From Africa to our hands
The aim is to extract as much cobalt as possible to sell to Congo Dongfang Mining (CDM), a wholly-owned subsidiary of Chinese minerals trading giant Zhejiang Huayou Cobalt Ltd (Huayou Cobalt). Amnesty International was able to observe in its investigation that the majority of the cobalt obtained by CDM was sold in turn to battery manufacturers, who supply technological and automotive giants, such as Apple, Samsung, HP, Huawei, Microsoft, Sony, Daimler, and Volkswagen.
It is paradoxical that the mineral that has enriched many of these companies comes from the poorest areas of the Earth, where the fundamental material to manufacture rechargeable ion batteries is paid for almost nothing and victims of child labor exploitation suffer the consequences of the industry's demand.
* * * * *
§ **What to work on**:
A - Reproduce the passage on cobalt mining above, from "From Africa to" to "Daimler, and Volkswagen.".
B - In the passage on cobalt mining above, what company is Congo Dongfang Mining a wholly-owned subsidiary of?

§ **Available data**:
* * * * *
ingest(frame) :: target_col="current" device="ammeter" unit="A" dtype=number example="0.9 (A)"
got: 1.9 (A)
* * * * *
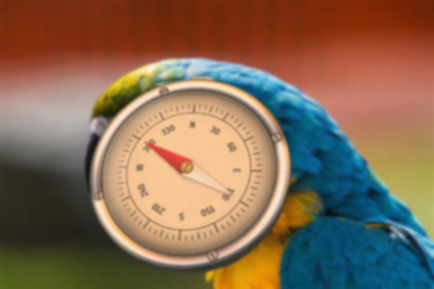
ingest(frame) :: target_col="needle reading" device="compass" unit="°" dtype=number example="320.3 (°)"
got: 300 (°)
* * * * *
§ **Responses to the tasks**:
A -
From Africa to our hands
The aim is to extract as much cobalt as possible to sell to Congo Dongfang Mining (CDM), a wholly-owned subsidiary of Chinese minerals trading giant Zhejiang Huayou Cobalt Ltd (Huayou Cobalt). Amnesty International was able to observe in its investigation that the majority of the cobalt obtained by CDM was sold in turn to battery manufacturers, who supply technological and automotive giants, such as Apple, Samsung, HP, Huawei, Microsoft, Sony, Daimler, and Volkswagen.

B - Zhejiang Huayou Cobalt Ltd (Huayou Cobalt).